È quasi mezzogiorno, a Piazza Municipio, sotto il sole di una primavera che arriva in anticipo come un regalo inaspettato, sono rimasta sola con i piccioni. I ragazzi con cui mi ero presentata e che con diffidenza avevano dato un occhiata al mio tesserino non ci sono più. Al loro posto ne arrivano altri. Si fermano, consultano i cellulari e ripartono. Alcuni si prendono una pausa e parlano fra loro, sempre in sella al motorino o alla bicicletta. Il tema caldo del momento sono le assunzioni annunciate da Just Eat. A partire da marzo oltre tremila rider diventeranno lavoratori dipendenti, a tempo determinato, indeterminato, full o part time. “Ovviamente a Milano – specifica Luca, cinquant'anni a dicembre con tre figli e moglie a carico, che arrotonda lo stipendio da operaio nel settore edile lavorando con Glovo e Uber e che sembra molto ben informato – Quanto ci scommetti che a Napoli saremo gli ultimi?”. Luca - che oggi ha più voglia di godersi la bella giornata che di lavorare – mi spiega perché fra i rider ci siano così poche donne. “Quello del rider è un lavoro pericoloso. Non solo perché sei sempre in mezzo alla strada e di corsa, sfiorando l'incidente almeno una decina di volte al giorno. Ma anche perché le rapine, gli scippi e i casi di violenza sono molto diffusi, specialmente in alcuni quartieri. Quando fai le consegne la sera e devi arrivare a Pianura, Piscinola, o sopra ai Quartieri ci pensi due volte prima di decidere se prenderteli o no 'sti quindici euro. Fra l'altro i rider non mangiano mai a casa perché il lavoro segue gli orari della ristorazione e, giusto o sbagliato che sia, si sa che la gestione dei figli e della casa ricade sempre sulla donna”.
La giornata lavorativa di un rider a tempo pieno si spezza a metà giornata per poi riprendere nella sua seconda parte, quella più “tosta”, in serata. E ricominciano le slot, le commesse che arrivano o non arrivano, le corse dalla piazza al ristorante, dal ristorante al cliente e poi daccapo.

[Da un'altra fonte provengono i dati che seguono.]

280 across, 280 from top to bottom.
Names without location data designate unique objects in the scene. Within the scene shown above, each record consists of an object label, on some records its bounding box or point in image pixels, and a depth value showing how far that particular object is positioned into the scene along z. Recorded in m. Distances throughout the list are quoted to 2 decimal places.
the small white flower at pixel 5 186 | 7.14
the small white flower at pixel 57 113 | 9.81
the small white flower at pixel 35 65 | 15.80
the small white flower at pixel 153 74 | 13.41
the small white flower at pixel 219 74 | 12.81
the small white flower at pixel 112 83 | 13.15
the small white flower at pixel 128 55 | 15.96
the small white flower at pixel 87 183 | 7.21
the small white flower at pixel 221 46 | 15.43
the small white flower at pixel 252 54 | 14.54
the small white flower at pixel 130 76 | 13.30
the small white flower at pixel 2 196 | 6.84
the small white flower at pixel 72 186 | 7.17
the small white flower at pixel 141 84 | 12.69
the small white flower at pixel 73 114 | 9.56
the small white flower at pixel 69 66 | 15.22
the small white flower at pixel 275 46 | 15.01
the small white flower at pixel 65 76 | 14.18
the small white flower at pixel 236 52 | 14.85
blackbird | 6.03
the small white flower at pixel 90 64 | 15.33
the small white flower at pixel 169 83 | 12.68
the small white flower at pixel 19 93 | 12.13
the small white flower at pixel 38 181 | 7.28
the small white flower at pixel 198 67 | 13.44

Lascio i ragazzi poco prima che inizino i turni serali. E mentre faccio ritorno a casa mi arriva un messaggio di Giovanni.

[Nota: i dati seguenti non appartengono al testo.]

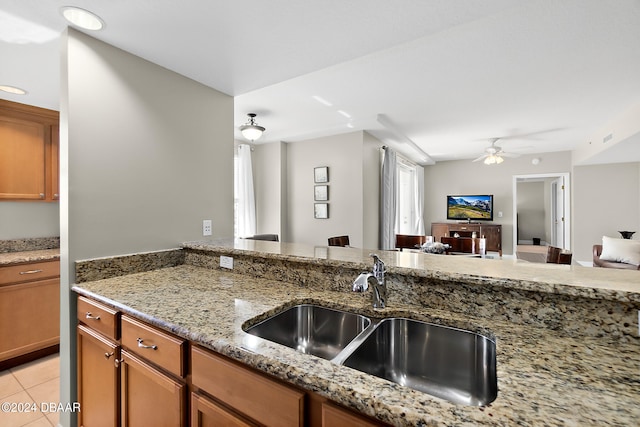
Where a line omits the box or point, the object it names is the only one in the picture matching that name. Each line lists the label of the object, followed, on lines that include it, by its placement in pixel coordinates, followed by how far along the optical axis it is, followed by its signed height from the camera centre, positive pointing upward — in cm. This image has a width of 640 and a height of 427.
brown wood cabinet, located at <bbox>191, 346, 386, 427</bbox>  74 -54
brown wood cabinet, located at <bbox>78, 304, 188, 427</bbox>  109 -68
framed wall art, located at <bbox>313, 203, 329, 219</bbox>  470 +3
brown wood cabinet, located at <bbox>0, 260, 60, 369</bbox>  231 -81
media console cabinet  662 -43
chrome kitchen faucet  120 -30
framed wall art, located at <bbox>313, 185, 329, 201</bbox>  470 +33
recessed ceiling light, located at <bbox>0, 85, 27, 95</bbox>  231 +100
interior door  668 -2
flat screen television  705 +13
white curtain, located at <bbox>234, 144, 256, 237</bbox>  481 +31
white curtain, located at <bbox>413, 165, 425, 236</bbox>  703 +32
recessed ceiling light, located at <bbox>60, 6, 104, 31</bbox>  142 +98
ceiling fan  516 +105
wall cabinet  258 +56
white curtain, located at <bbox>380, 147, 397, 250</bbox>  489 +14
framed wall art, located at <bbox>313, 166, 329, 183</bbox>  468 +63
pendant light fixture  347 +98
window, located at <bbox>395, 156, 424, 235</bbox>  674 +32
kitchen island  64 -40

“ Maxi-indagine a Milano! Pare ci siano anche sei indagati fra i dirigenti di Uber, Just eat, Glovo e Deliveroo. Dicono che hanno l'obbligo di assumerci. I ragazzi qui dicono che è tutto merito tuo che ci hai portato fortuna. Devi tornare perché anche loro vogliono raccontarti la loro storia”.
Sono sessantamila i rider in tutta Italia. Sessantamila storie in giro per le strade della città, tutte uguali e tutte diverse. Domani Giovanni si alzerà come ogni giorno. Controllerà il meteo, metterà a fare il caffè, darà la sveglia ai bambini e controllerà la viabilità. Indosserà il suo zaino per fare il lavoro di tutti i giorni, ma non sarà come tutti i giorni.
Domani per i centauri contemporanei c'è un nuovo inizio.